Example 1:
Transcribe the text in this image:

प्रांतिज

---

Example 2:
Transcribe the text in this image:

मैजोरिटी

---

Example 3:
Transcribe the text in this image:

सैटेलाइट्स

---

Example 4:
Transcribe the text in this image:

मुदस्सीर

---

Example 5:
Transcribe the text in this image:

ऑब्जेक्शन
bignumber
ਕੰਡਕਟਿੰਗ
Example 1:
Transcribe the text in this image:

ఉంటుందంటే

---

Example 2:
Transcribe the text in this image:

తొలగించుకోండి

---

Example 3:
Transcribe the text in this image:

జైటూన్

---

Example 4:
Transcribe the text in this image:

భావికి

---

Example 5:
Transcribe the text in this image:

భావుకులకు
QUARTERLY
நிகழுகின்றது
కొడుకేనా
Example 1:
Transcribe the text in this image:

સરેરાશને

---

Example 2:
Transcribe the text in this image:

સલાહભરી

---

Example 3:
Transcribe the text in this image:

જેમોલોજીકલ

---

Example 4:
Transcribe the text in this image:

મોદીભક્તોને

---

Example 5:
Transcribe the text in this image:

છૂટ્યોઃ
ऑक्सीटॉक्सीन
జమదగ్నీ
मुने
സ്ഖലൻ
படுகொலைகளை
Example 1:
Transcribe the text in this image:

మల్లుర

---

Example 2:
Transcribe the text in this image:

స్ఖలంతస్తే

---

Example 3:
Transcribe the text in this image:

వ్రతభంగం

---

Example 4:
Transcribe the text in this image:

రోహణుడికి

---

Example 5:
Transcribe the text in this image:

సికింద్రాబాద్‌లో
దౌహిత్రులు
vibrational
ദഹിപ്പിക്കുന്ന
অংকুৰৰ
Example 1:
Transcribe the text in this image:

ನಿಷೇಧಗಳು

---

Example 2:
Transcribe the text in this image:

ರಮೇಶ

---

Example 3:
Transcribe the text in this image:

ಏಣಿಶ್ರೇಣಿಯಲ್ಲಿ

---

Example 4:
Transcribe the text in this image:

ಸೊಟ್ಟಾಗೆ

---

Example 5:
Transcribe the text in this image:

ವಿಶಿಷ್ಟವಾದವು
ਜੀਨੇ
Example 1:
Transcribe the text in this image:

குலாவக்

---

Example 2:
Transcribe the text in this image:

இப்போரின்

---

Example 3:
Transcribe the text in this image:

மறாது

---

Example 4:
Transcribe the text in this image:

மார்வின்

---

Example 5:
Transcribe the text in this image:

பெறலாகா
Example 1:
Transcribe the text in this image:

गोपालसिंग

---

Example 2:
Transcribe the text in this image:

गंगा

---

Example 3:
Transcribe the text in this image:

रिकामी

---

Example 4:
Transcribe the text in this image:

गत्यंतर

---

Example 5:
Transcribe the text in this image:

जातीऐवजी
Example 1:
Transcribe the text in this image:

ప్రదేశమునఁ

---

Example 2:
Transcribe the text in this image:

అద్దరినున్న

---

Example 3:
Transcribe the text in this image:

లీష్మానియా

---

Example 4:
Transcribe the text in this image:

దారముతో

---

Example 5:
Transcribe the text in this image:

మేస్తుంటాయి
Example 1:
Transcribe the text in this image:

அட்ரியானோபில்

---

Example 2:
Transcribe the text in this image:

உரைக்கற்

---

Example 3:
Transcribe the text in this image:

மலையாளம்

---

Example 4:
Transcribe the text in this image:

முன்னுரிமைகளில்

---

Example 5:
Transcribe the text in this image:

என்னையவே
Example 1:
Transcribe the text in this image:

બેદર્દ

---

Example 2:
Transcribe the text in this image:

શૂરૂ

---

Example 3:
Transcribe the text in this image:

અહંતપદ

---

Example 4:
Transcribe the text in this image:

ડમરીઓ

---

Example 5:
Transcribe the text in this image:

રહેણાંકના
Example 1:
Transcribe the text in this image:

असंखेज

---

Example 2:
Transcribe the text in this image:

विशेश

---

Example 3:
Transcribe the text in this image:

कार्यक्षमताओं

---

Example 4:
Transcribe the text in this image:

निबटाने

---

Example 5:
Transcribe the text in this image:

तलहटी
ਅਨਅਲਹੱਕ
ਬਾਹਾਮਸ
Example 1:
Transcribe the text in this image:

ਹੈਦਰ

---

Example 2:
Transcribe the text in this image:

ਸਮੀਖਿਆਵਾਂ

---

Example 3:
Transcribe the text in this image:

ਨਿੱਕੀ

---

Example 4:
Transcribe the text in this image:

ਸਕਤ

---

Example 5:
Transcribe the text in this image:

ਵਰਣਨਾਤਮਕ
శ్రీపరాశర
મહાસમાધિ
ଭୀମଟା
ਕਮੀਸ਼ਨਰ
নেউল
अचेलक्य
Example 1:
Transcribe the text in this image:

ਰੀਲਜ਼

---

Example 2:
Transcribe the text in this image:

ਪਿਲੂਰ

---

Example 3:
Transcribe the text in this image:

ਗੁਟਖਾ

================================

▶ What to do
Return the material exactly as it was provided.

▶ Answer for this exercise
Example 1:
Transcribe the text in this image:

प्रांतिज

---

Example 2:
Transcribe the text in this image:

मैजोरिटी

---

Example 3:
Transcribe the text in this image:

सैटेलाइट्स

---

Example 4:
Transcribe the text in this image:

मुदस्सीर

---

Example 5:
Transcribe the text in this image:

ऑब्जेक्शन
bignumber
ਕੰਡਕਟਿੰਗ
Example 1:
Transcribe the text in this image:

ఉంటుందంటే

---

Example 2:
Transcribe the text in this image:

తొలగించుకోండి

---

Example 3:
Transcribe the text in this image:

జైటూన్

---

Example 4:
Transcribe the text in this image:

భావికి

---

Example 5:
Transcribe the text in this image:

భావుకులకు
QUARTERLY
நிகழுகின்றது
కొడుకేనా
Example 1:
Transcribe the text in this image:

સરેરાશને

---

Example 2:
Transcribe the text in this image:

સલાહભરી

---

Example 3:
Transcribe the text in this image:

જેમોલોજીકલ

---

Example 4:
Transcribe the text in this image:

મોદીભક્તોને

---

Example 5:
Transcribe the text in this image:

છૂટ્યોઃ
ऑक्सीटॉक्सीन
జమదగ్నీ
मुने
സ്ഖലൻ
படுகொலைகளை
Example 1:
Transcribe the text in this image:

మల్లుర

---

Example 2:
Transcribe the text in this image:

స్ఖలంతస్తే

---

Example 3:
Transcribe the text in this image:

వ్రతభంగం

---

Example 4:
Transcribe the text in this image:

రోహణుడికి

---

Example 5:
Transcribe the text in this image:

సికింద్రాబాద్‌లో
దౌహిత్రులు
vibrational
ദഹിപ്പിക്കുന്ന
অংকুৰৰ
Example 1:
Transcribe the text in this image:

ನಿಷೇಧಗಳು

---

Example 2:
Transcribe the text in this image:

ರಮೇಶ

---

Example 3:
Transcribe the text in this image:

ಏಣಿಶ್ರೇಣಿಯಲ್ಲಿ

---

Example 4:
Transcribe the text in this image:

ಸೊಟ್ಟಾಗೆ

---

Example 5:
Transcribe the text in this image:

ವಿಶಿಷ್ಟವಾದವು
ਜੀਨੇ
Example 1:
Transcribe the text in this image:

குலாவக்

---

Example 2:
Transcribe the text in this image:

இப்போரின்

---

Example 3:
Transcribe the text in this image:

மறாது

---

Example 4:
Transcribe the text in this image:

மார்வின்

---

Example 5:
Transcribe the text in this image:

பெறலாகா
Example 1:
Transcribe the text in this image:

गोपालसिंग

---

Example 2:
Transcribe the text in this image:

गंगा

---

Example 3:
Transcribe the text in this image:

रिकामी

---

Example 4:
Transcribe the text in this image:

गत्यंतर

---

Example 5:
Transcribe the text in this image:

जातीऐवजी
Example 1:
Transcribe the text in this image:

ప్రదేశమునఁ

---

Example 2:
Transcribe the text in this image:

అద్దరినున్న

---

Example 3:
Transcribe the text in this image:

లీష్మానియా

---

Example 4:
Transcribe the text in this image:

దారముతో

---

Example 5:
Transcribe the text in this image:

మేస్తుంటాయి
Example 1:
Transcribe the text in this image:

அட்ரியானோபில்

---

Example 2:
Transcribe the text in this image:

உரைக்கற்

---

Example 3:
Transcribe the text in this image:

மலையாளம்

---

Example 4:
Transcribe the text in this image:

முன்னுரிமைகளில்

---

Example 5:
Transcribe the text in this image:

என்னையவே
Example 1:
Transcribe the text in this image:

બેદર્દ

---

Example 2:
Transcribe the text in this image:

શૂરૂ

---

Example 3:
Transcribe the text in this image:

અહંતપદ

---

Example 4:
Transcribe the text in this image:

ડમરીઓ

---

Example 5:
Transcribe the text in this image:

રહેણાંકના
Example 1:
Transcribe the text in this image:

असंखेज

---

Example 2:
Transcribe the text in this image:

विशेश

---

Example 3:
Transcribe the text in this image:

कार्यक्षमताओं

---

Example 4:
Transcribe the text in this image:

निबटाने

---

Example 5:
Transcribe the text in this image:

तलहटी
ਅਨਅਲਹੱਕ
ਬਾਹਾਮਸ
Example 1:
Transcribe the text in this image:

ਹੈਦਰ

---

Example 2:
Transcribe the text in this image:

ਸਮੀਖਿਆਵਾਂ

---

Example 3:
Transcribe the text in this image:

ਨਿੱਕੀ

---

Example 4:
Transcribe the text in this image:

ਸਕਤ

---

Example 5:
Transcribe the text in this image:

ਵਰਣਨਾਤਮਕ
శ్రీపరాశర
મહાસમાધિ
ଭୀମଟା
ਕਮੀਸ਼ਨਰ
নেউল
अचेलक्य
Example 1:
Transcribe the text in this image:

ਰੀਲਜ਼

---

Example 2:
Transcribe the text in this image:

ਪਿਲੂਰ

---

Example 3:
Transcribe the text in this image:

ਗੁਟਖਾ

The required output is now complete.